The proposed amendment would place a requirement on ICBs to have a domestic abuse and sexual violence lead. We agree with the principle, but we think we can do this effectively through existing legislation and guidance, as set out in the Government’s recent violence against women and girls strategy. My department will engage with ICBs and partnerships to make sure that we have appropriate guidance.
Beyond ICBs, there is a huge opportunity for ICPs to support improved services for victims of domestic abuse, sexual violence and other forms of harm through better partnerships. I hope that I have given noble Lords some assurance about this.
2.45 pm
Once again, I am grateful to the noble Baroness, Lady Barker, for tabling Amendment 297J. Good sexual and reproductive health and healthy relationships make a significant contribution to our health and well-being. We believe that access to appropriate and high-quality interventions is much needed. As the noble Baroness once again said, this is not just for the NHS. We are currently developing a new sexual and reproductive health strategy, which will be published this year. In the HIV action plan, published last year, we set out our plans to end new HIV transmissions in England by 2030. This amendment would require us to report to Parliament within six months of the passage of the Bill—also subject to the findings of the report.
We accept that there are concerns about fragmentation in commissioning and delivery of SRH services across England, which were so eloquently laid out in the contribution from the noble Baroness. In her words, we cannot continue in this inefficient way. The Government are determined to address this, given the shared agenda on sexual and reproductive health between local government and the NHS, as well as
having stronger commissioning and leadership responsibilities. We want to see stronger collaboration and co-operation right across government to ensure more efficient and effective services.

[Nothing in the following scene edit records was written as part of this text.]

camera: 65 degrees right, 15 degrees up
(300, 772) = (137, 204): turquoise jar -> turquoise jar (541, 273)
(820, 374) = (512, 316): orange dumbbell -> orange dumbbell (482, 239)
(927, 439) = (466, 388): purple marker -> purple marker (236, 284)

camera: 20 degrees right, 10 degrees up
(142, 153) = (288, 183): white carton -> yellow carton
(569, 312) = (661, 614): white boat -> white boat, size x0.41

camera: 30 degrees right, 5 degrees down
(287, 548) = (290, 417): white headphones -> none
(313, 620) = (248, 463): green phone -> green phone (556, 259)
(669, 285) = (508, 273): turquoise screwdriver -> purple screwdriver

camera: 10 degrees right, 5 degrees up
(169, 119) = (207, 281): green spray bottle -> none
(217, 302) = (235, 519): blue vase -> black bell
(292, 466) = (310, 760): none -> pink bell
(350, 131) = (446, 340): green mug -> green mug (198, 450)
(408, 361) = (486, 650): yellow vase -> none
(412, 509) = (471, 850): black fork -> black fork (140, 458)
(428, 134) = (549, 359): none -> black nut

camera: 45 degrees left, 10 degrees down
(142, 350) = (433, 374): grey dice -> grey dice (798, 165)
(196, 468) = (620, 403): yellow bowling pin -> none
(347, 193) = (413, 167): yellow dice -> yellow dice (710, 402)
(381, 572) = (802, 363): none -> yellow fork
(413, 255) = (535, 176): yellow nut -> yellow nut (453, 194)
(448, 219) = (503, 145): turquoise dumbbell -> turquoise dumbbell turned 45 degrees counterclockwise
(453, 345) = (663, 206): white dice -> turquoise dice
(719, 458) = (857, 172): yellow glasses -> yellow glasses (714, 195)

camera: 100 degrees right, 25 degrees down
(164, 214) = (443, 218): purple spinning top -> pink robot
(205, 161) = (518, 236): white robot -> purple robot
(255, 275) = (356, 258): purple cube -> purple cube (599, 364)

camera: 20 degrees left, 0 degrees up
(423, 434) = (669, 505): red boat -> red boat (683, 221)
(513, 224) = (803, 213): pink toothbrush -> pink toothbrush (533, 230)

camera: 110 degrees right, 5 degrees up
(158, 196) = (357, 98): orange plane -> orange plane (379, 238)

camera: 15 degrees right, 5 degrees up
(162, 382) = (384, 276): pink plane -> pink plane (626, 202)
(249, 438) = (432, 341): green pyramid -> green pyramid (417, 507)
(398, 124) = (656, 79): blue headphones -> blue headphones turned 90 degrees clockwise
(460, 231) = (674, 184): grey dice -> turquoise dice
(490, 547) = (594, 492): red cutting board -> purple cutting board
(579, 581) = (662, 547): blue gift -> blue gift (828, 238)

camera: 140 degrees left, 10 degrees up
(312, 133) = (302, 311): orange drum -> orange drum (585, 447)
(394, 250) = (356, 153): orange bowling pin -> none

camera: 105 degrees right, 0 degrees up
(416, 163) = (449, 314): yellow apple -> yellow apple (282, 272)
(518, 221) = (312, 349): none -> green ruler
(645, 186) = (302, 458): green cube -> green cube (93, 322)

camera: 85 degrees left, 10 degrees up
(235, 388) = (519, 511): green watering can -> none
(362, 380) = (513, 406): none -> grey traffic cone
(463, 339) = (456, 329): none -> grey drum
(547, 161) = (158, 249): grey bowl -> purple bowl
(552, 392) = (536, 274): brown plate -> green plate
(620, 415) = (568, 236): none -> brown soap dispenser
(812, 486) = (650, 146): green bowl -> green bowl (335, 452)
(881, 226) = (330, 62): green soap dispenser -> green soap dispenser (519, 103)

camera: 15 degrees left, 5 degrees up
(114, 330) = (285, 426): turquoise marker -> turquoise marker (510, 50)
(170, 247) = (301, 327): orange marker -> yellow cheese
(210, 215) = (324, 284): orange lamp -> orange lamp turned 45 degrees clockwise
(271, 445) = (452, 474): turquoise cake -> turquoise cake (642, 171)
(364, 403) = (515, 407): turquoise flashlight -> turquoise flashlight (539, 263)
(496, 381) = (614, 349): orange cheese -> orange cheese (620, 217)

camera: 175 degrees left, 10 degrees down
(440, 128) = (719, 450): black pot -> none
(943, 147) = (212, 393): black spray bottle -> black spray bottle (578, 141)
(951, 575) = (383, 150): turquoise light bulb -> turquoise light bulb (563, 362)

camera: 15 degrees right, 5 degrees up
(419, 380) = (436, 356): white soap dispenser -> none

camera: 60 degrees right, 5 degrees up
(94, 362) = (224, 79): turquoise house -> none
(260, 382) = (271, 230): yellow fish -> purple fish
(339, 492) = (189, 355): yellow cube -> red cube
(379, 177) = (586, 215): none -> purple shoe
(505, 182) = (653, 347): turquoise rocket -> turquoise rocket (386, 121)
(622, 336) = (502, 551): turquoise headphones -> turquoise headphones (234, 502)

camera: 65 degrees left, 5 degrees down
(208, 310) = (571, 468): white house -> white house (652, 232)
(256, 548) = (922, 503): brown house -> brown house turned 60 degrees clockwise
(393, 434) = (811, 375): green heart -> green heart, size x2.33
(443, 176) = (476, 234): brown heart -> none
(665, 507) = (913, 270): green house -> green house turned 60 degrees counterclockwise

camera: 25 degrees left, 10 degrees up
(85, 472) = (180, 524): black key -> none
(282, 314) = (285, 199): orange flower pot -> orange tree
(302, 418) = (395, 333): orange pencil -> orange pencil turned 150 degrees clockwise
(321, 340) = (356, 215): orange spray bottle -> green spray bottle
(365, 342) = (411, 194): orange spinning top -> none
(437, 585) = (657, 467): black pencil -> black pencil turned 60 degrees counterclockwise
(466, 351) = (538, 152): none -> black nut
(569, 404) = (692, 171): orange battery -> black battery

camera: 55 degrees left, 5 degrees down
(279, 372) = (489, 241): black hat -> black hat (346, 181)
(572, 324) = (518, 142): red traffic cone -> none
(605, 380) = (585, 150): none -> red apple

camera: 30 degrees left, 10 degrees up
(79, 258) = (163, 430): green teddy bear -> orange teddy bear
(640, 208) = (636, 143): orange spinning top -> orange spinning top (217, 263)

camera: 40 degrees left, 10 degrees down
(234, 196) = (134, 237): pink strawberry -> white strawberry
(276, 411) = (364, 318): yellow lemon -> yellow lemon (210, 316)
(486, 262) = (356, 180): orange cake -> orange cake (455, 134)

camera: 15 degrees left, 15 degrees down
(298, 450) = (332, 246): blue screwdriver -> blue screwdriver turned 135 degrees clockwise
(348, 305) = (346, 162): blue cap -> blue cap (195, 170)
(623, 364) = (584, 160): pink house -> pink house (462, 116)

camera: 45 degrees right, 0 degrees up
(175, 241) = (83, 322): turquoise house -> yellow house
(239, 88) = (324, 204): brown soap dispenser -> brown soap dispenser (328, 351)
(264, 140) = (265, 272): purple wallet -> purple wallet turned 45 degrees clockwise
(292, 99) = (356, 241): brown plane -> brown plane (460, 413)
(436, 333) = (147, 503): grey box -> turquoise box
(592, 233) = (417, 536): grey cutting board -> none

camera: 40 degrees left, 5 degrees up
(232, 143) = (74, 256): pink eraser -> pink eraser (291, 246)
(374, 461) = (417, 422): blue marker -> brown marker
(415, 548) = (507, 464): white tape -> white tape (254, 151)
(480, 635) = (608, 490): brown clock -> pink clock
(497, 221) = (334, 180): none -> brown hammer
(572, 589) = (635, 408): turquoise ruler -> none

Subject to the successful passage of this Bill, we will update the existing duty on ICBs and local authorities to co-operate with each other. Clause 66 will give us the power to issue statutory guidance on the duty of local government and the NHS to co-operate. We will consider using this power in relation to sexual and reproductive health services to support the implementation of our new strategy and our ambitions for both our sexual and reproductive health and HIV programmes.
I regret that the Government cannot accept these amendments. I hope I have given noble Lords some assurance on the issues where I have sensed the strength of the House’s feeling. I hope we can continue these conversations. In that spirit, I hope that noble Lords will not press their amendments.